→ DATASET ENTRIES:
○ ○ ○

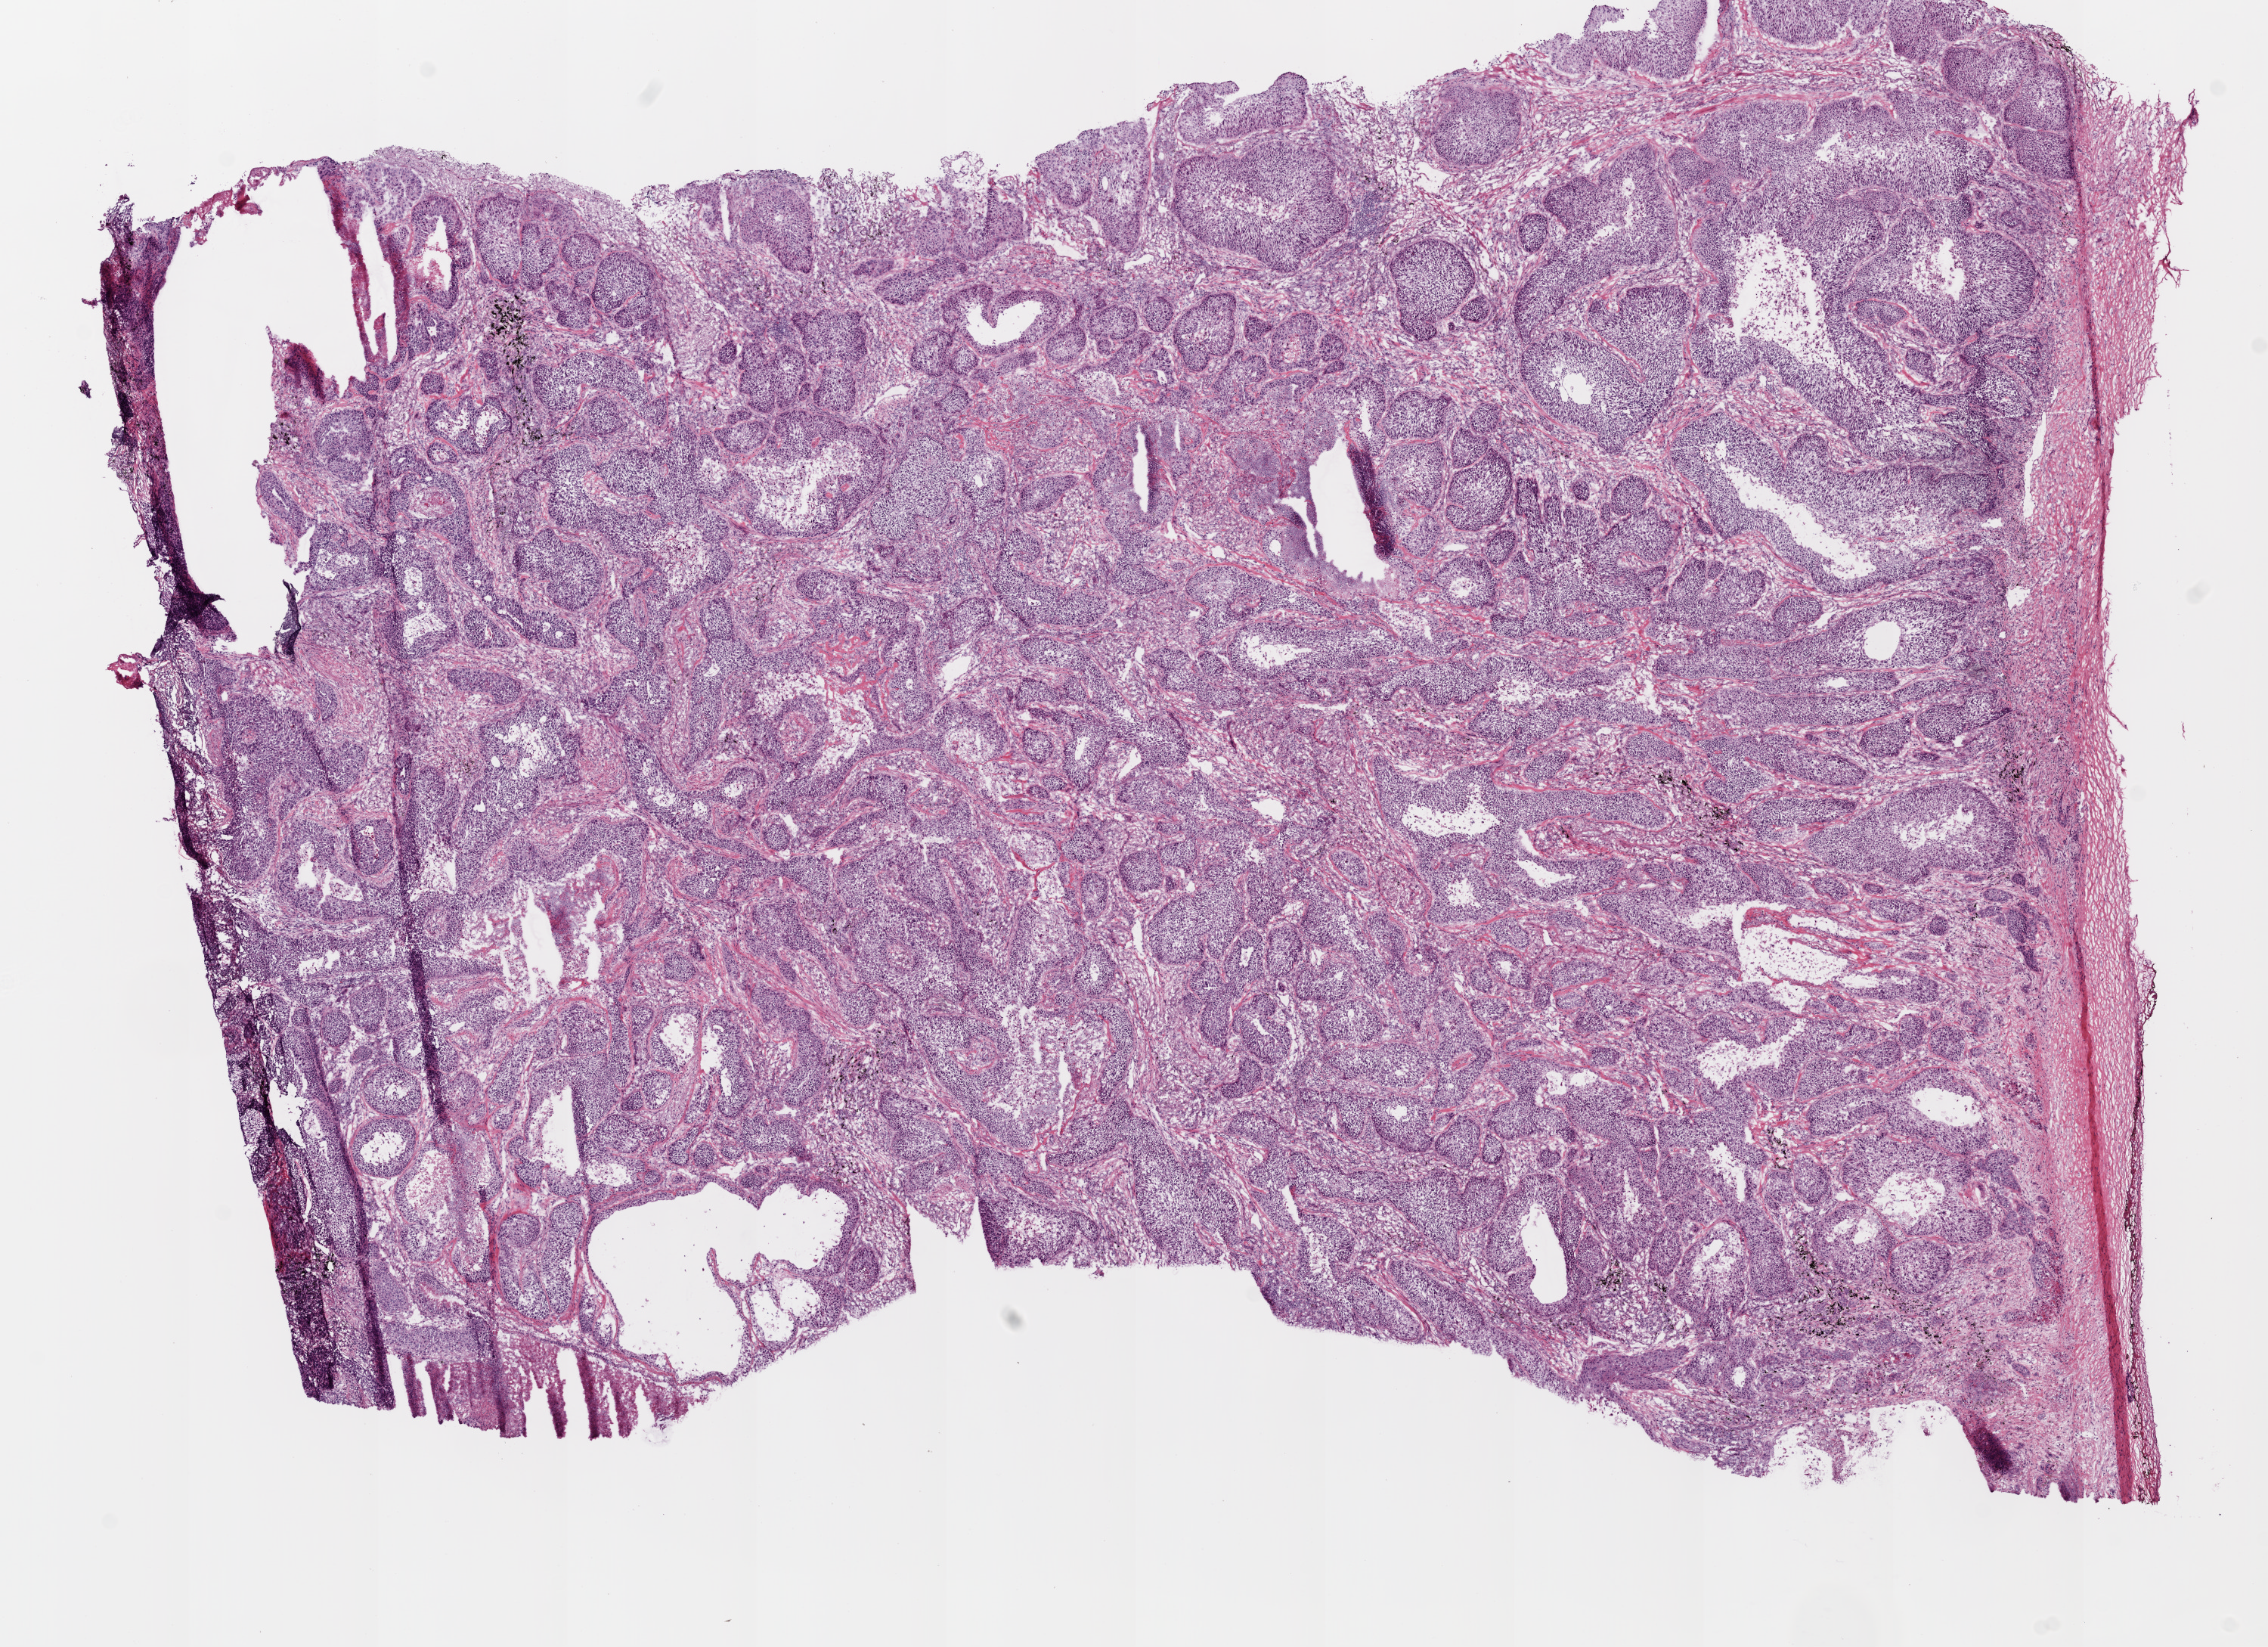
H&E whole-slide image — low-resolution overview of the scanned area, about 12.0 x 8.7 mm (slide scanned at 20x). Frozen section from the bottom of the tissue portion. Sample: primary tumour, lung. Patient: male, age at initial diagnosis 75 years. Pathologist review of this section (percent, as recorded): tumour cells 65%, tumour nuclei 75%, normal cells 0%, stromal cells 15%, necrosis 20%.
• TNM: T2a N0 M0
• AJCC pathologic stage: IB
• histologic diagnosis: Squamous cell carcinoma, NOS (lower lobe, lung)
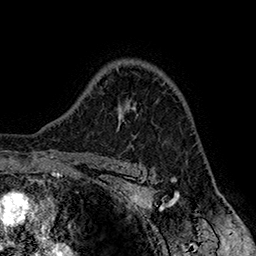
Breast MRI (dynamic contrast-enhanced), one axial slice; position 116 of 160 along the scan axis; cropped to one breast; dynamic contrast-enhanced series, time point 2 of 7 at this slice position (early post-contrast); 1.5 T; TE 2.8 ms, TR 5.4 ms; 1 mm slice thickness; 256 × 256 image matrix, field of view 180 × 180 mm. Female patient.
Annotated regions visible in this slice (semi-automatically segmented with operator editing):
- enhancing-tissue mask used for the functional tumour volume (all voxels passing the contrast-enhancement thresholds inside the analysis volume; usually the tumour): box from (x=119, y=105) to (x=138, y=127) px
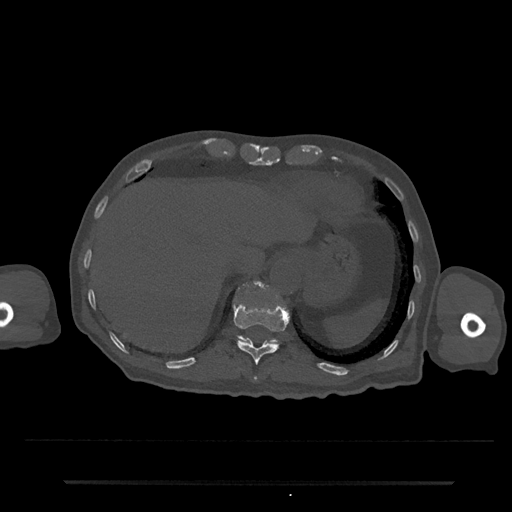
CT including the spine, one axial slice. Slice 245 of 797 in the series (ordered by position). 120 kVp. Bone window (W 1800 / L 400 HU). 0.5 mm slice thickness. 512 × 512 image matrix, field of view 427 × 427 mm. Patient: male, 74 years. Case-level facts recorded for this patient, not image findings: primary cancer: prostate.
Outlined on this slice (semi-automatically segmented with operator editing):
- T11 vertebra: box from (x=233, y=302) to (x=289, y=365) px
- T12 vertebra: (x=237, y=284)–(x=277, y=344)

○ ○ ○

→ GOAL OF THE EXERCISE: Only one part of the material above is wanted: the lines from the one with "Annotated regions visible" up to and including the one with "CT including the". Please copy them exactly, pictures left out.

→ TASK RESULT:
Annotated regions visible in this slice (semi-automatically segmented with operator editing):
- enhancing-tissue mask used for the functional tumour volume (all voxels passing the contrast-enhancement thresholds inside the analysis volume; usually the tumour): box from (x=119, y=105) to (x=138, y=127) px
CT including the spine, one axial slice. Slice 245 of 797 in the series (ordered by position). 120 kVp. Bone window (W 1800 / L 400 HU). 0.5 mm slice thickness. 512 × 512 image matrix, field of view 427 × 427 mm. Patient: male, 74 years. Case-level facts recorded for this patient, not image findings: primary cancer: prostate.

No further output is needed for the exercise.